After testing values, we find that for $n=48$, $e^2 = 2 + \frac{2}{1+48} = 2 + \frac{2}{49} = \frac{98+2}{49} = \frac{100}{49} = \left(\frac{10}{7}\right)^2$. So for $n=48$, $e = \frac{10}{7}$, which is rational.

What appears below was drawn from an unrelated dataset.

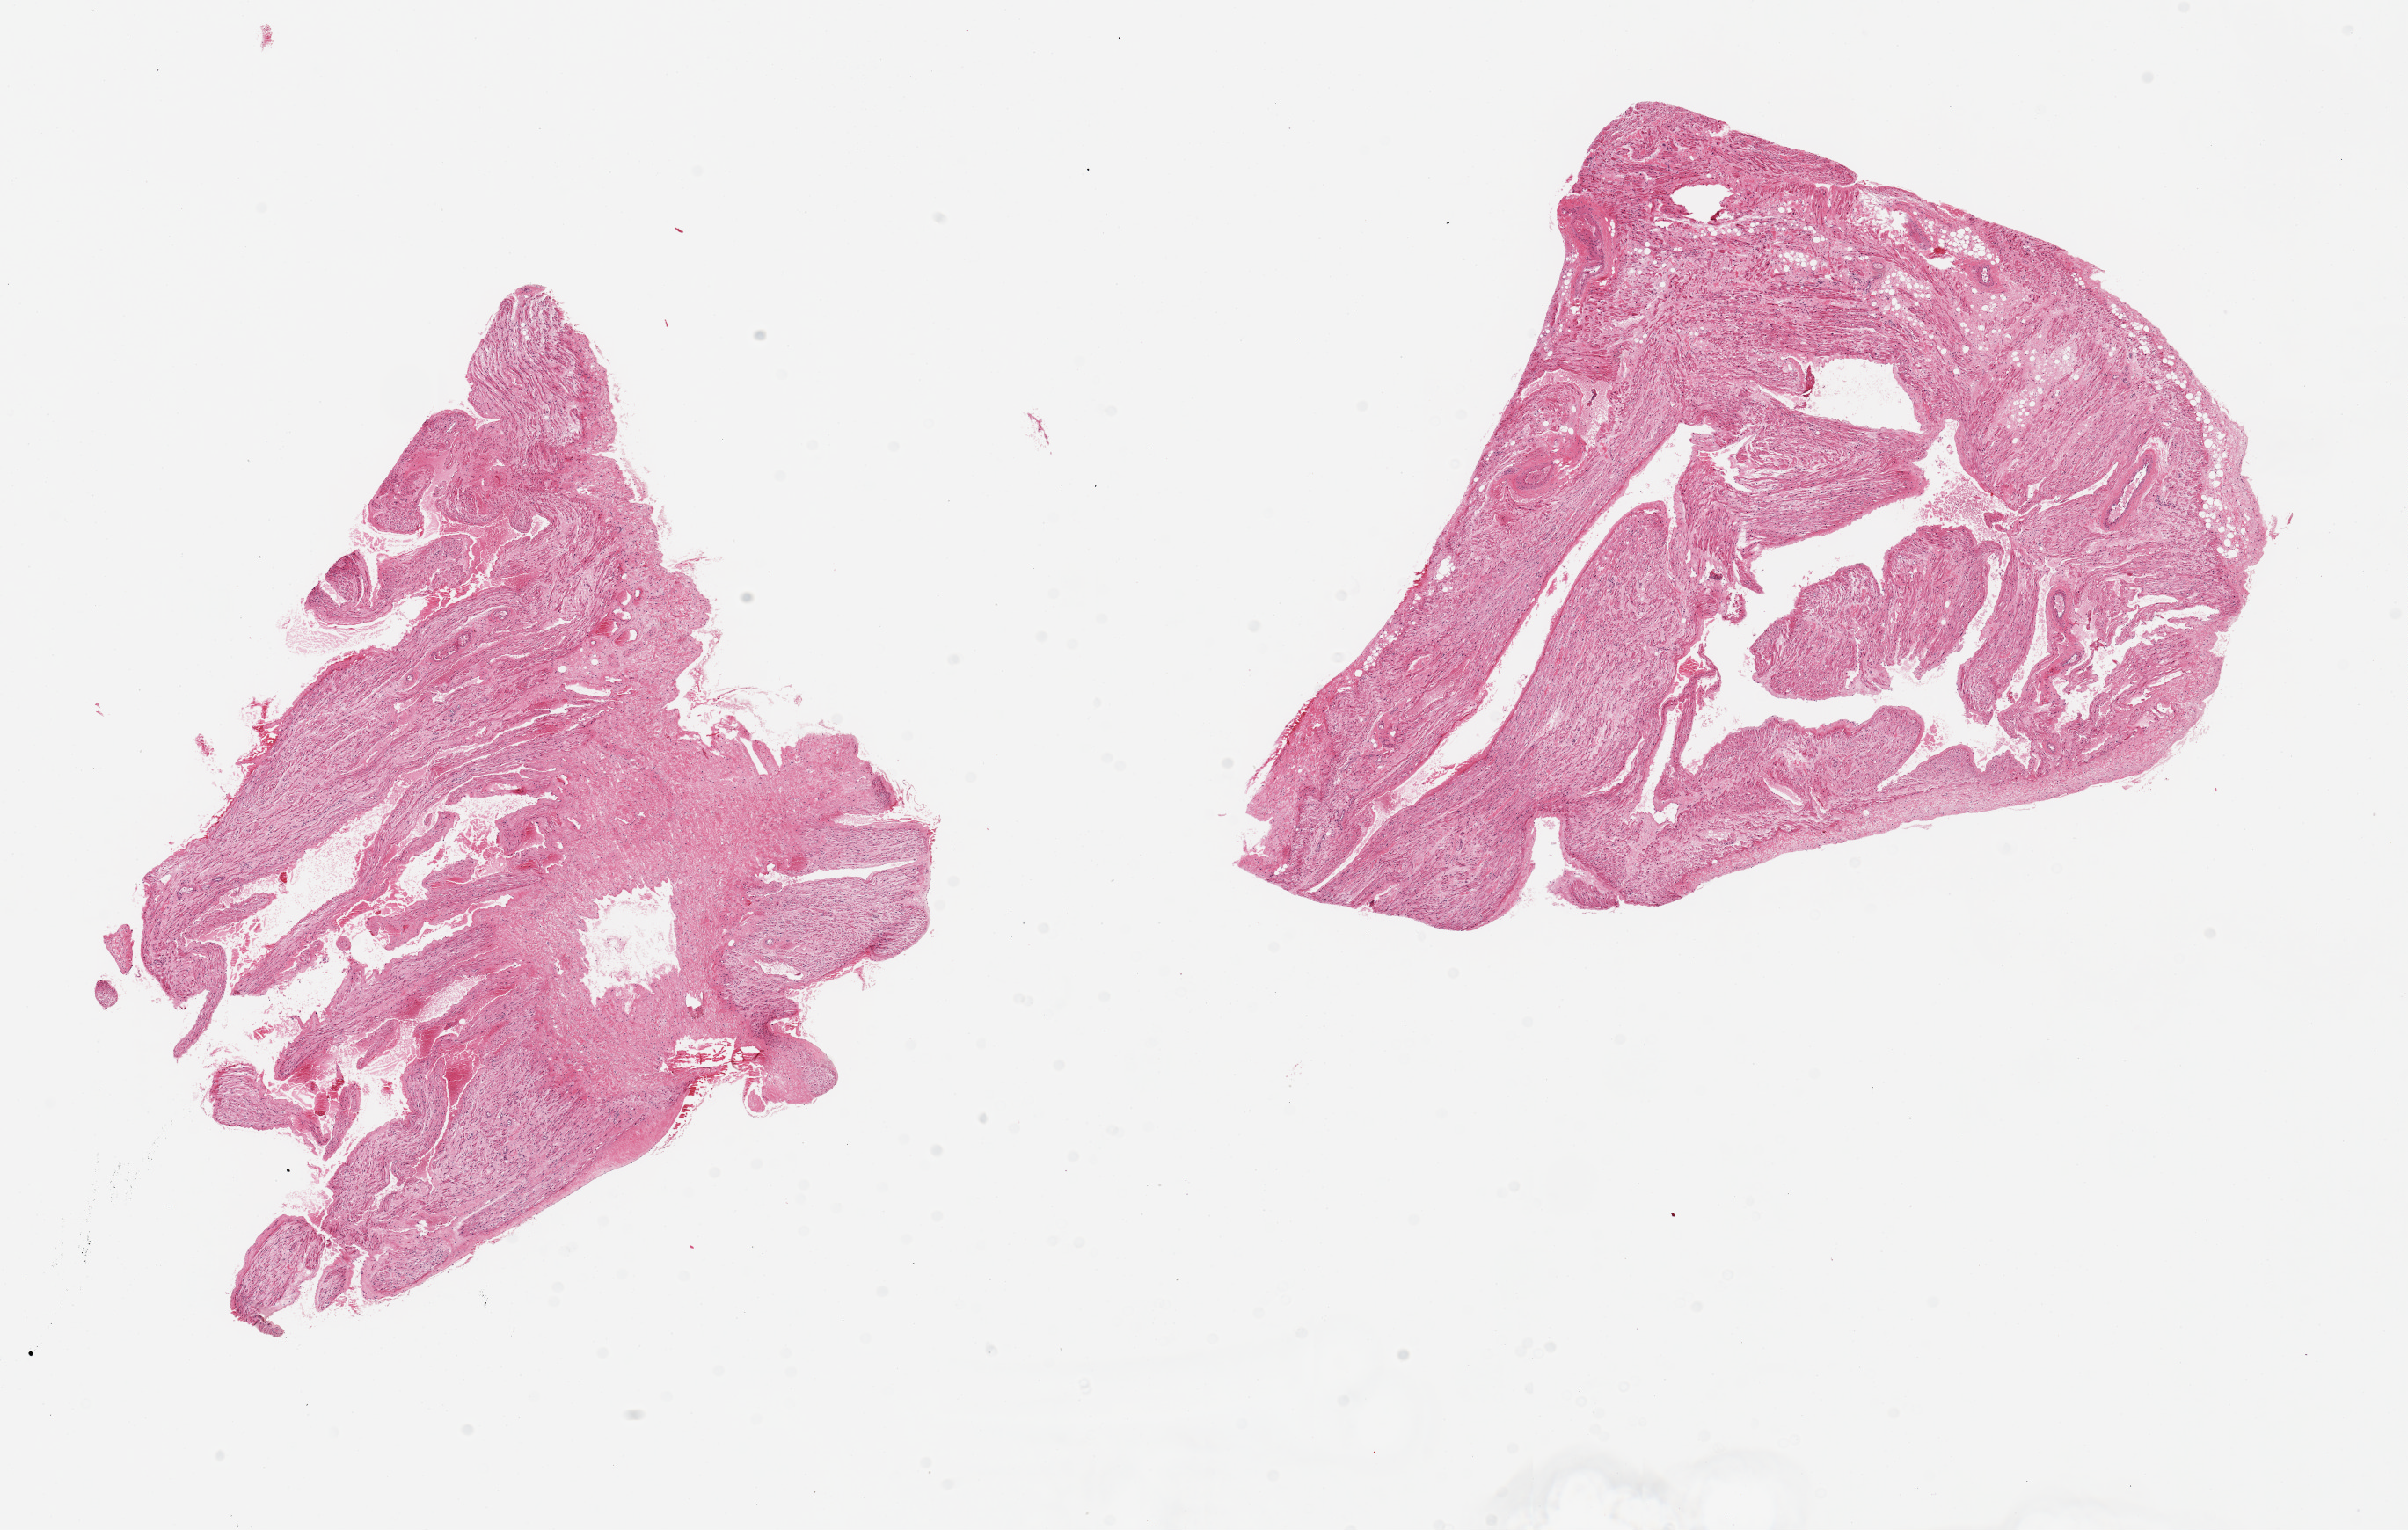
Whole-slide image, hematoxylin and eosin (H&E) stain, a low-resolution overview of the entire scanned area, about 21.7 x 13.8 mm (slide scanned at 20x), PAXgene-fixed, paraffin-embedded tissue, target tissue: auricular appendage, donor tissue sample. Female donor.
Review note (as recorded): 2 pieces, 8x8 & 10x7mm.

The smallest even value of $n$ for which $e$ is rational is $k=48$. For $H_k$, where $k=48$, we have $a^2 = 1+k = 1+48 = 49$ and $b^2 = 3+k = 3+48 = 51$. The length of the latus rectum of the hyperbola $\frac{x^2}{a^2} - \frac{y^2}{b^2} = 1$ is given by $l = \frac{2b^2}{a}$. Here $a = \sqrt{49} = 7$ and $b^2 = 51$. So, $l = \frac{2 \times 51}{7} = \frac{102}{7}$. We need to find the unit digit of $21l$. $21l = 21 \times \frac{102}{7} = 3 \times 102 = 306$. The unit digit of 306 is 6.